(WHAT IS BEING ASKED): Count up the lines below that hold "text", then give that count by itself.

(Saved data entries)
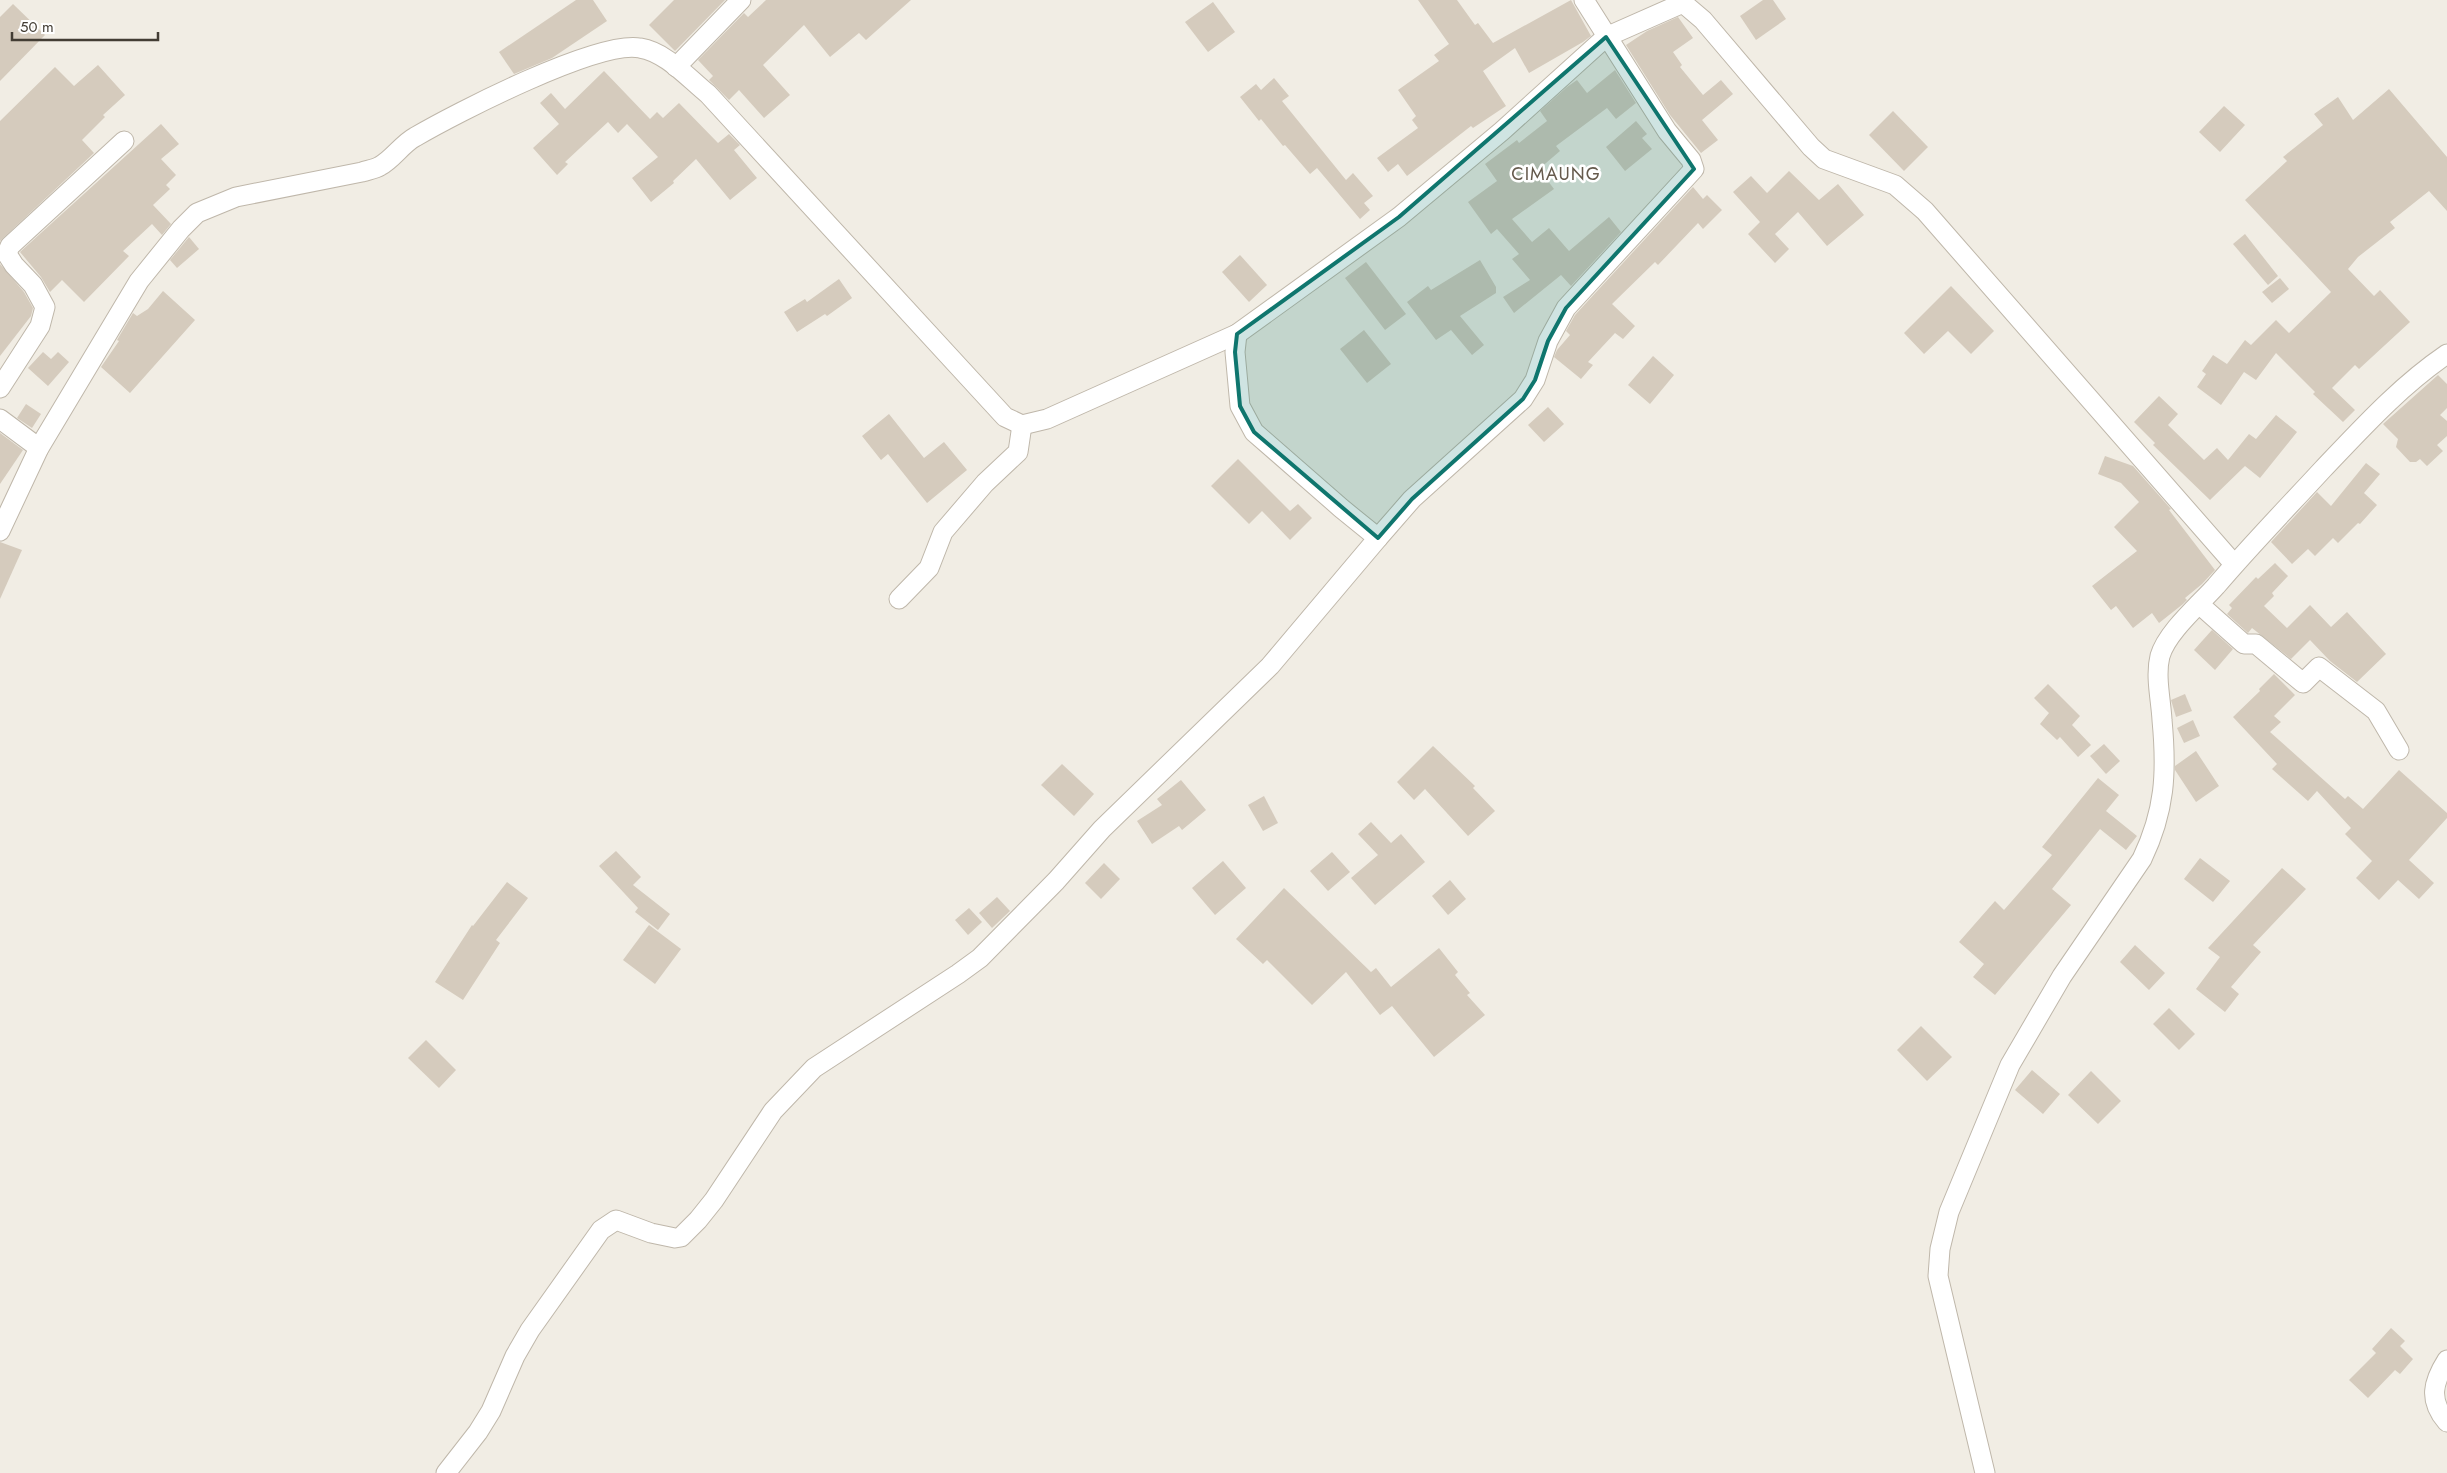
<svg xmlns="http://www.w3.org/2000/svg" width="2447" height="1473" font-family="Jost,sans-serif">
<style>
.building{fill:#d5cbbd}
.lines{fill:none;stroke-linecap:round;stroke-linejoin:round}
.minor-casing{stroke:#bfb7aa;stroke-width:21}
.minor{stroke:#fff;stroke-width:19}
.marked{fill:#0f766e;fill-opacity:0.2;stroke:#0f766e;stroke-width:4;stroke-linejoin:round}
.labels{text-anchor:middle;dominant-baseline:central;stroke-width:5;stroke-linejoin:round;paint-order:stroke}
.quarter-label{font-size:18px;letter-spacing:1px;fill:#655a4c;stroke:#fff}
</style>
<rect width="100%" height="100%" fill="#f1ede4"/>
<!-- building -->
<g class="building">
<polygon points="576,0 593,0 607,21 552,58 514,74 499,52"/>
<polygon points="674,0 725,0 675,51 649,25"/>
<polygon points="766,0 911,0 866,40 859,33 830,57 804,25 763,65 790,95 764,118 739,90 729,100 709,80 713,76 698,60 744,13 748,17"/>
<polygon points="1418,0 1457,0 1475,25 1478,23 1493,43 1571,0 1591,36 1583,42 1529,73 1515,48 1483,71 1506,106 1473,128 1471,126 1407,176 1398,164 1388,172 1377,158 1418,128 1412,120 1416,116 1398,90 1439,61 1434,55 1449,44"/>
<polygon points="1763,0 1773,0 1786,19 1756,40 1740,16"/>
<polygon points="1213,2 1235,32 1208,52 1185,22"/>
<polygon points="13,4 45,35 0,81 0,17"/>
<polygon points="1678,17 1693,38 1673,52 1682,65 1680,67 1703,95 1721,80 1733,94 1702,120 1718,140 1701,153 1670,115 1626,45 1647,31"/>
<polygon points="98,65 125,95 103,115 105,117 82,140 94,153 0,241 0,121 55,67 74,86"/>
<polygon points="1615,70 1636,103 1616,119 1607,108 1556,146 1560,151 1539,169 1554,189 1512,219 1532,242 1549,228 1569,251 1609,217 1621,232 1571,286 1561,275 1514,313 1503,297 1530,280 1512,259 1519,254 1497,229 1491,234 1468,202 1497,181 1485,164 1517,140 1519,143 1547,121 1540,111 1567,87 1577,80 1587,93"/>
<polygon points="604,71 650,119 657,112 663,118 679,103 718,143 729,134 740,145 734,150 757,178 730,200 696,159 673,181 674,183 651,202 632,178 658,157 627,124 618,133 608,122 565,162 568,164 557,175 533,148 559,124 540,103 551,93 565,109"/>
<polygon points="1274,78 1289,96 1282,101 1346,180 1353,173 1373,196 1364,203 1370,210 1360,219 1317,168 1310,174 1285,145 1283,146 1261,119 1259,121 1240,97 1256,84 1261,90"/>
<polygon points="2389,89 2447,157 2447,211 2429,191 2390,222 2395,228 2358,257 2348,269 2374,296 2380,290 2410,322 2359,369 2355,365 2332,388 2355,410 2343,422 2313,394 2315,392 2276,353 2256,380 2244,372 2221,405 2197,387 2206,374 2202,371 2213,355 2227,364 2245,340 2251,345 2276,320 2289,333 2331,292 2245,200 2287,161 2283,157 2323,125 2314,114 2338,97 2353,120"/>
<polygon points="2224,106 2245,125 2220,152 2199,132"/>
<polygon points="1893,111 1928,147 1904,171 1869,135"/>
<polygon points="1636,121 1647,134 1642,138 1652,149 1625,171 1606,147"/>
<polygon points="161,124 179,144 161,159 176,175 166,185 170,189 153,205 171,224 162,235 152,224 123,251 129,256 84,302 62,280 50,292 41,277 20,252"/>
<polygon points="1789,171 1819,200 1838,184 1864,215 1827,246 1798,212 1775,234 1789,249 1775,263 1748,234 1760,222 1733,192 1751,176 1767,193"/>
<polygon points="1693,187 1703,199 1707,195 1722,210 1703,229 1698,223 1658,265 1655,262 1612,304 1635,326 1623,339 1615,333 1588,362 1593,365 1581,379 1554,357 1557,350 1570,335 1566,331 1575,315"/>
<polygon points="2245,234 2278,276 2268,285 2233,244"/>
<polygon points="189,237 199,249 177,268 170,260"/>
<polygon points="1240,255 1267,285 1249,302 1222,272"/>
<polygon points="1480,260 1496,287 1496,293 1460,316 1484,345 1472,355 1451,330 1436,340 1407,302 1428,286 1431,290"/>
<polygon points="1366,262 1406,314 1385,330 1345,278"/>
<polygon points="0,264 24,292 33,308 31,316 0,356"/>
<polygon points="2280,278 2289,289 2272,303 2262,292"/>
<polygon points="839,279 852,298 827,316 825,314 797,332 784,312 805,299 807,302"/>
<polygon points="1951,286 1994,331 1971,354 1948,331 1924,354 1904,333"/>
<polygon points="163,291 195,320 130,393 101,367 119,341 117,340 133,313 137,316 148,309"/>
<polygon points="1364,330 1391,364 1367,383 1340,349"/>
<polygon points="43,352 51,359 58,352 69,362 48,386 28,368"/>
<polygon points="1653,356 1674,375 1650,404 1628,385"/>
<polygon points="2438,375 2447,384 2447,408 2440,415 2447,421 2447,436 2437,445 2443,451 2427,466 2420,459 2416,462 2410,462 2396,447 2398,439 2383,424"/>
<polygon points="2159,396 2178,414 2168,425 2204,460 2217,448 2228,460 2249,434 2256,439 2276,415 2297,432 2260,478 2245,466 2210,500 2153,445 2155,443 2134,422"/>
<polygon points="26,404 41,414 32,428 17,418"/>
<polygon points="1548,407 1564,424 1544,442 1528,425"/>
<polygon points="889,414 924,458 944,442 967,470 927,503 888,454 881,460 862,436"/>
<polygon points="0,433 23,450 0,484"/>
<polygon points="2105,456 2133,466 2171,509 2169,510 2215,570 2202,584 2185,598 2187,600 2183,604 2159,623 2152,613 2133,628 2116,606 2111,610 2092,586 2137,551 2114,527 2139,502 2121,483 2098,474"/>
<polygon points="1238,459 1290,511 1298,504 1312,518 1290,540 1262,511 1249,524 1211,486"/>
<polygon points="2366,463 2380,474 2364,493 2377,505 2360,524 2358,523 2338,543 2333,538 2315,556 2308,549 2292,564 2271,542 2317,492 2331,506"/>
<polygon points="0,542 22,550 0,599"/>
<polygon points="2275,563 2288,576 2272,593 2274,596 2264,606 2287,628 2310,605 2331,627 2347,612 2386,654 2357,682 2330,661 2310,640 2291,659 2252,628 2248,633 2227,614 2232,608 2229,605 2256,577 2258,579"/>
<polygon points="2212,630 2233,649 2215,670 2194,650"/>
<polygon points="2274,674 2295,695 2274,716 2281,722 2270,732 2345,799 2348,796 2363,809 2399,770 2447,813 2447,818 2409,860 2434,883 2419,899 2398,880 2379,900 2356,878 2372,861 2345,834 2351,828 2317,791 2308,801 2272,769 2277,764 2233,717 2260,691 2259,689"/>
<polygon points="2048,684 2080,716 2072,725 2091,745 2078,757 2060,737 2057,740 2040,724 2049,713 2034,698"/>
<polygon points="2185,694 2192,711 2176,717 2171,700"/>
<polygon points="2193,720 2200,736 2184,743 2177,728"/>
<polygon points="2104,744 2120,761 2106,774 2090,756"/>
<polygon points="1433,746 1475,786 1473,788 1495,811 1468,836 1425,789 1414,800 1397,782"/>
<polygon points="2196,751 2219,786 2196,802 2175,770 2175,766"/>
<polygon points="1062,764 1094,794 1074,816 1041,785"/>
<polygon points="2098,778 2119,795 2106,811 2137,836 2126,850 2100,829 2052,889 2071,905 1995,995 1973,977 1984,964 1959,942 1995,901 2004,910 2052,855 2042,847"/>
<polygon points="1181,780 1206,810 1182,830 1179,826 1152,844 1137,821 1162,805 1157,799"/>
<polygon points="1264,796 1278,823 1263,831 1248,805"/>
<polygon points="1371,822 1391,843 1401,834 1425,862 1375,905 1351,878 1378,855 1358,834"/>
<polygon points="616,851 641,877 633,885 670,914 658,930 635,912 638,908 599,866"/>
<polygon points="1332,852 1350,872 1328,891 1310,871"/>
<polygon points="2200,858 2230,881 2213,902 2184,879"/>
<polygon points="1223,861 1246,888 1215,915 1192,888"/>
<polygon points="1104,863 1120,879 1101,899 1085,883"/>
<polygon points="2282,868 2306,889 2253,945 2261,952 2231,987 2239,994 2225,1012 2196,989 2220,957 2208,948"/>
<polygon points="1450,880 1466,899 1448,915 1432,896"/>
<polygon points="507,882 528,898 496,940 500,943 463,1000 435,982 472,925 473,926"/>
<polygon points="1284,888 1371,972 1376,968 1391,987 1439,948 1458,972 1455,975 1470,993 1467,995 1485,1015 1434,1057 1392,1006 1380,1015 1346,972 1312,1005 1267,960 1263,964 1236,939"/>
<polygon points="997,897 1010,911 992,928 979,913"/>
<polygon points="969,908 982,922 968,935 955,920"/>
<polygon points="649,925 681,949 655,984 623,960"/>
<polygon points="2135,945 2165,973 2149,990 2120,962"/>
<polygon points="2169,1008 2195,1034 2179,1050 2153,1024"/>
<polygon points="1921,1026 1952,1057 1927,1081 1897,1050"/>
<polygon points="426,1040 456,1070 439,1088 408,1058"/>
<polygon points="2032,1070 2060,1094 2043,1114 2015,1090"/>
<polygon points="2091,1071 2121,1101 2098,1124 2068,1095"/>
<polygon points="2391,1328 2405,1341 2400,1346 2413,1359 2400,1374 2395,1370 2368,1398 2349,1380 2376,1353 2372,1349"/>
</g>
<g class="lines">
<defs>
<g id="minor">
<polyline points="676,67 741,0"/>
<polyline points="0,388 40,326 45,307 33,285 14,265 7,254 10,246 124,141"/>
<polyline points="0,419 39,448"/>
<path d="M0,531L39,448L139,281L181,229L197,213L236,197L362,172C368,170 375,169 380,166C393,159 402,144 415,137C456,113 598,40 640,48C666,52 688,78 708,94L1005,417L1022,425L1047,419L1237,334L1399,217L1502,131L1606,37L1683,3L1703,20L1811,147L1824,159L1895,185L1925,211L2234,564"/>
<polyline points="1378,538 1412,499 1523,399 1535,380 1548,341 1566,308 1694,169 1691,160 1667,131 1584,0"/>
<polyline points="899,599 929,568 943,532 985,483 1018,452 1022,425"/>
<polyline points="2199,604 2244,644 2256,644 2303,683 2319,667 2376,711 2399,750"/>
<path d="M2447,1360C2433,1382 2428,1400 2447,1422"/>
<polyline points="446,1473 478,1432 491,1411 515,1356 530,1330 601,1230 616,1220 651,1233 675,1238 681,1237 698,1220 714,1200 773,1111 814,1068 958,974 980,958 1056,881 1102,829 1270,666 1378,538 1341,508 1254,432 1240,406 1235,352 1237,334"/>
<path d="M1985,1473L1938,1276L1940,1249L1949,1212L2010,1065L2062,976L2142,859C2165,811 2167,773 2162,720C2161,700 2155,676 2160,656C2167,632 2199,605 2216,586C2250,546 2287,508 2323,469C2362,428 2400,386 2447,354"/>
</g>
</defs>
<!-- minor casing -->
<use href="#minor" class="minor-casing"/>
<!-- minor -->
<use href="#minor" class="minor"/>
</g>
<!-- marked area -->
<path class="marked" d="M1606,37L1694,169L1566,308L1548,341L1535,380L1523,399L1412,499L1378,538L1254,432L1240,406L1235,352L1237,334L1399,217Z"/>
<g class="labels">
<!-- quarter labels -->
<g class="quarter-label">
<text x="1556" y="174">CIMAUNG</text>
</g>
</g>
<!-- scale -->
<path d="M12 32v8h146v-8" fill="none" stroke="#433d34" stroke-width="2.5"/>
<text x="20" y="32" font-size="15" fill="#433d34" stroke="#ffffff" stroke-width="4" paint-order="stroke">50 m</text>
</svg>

(EXERCISE OUTPUT): 3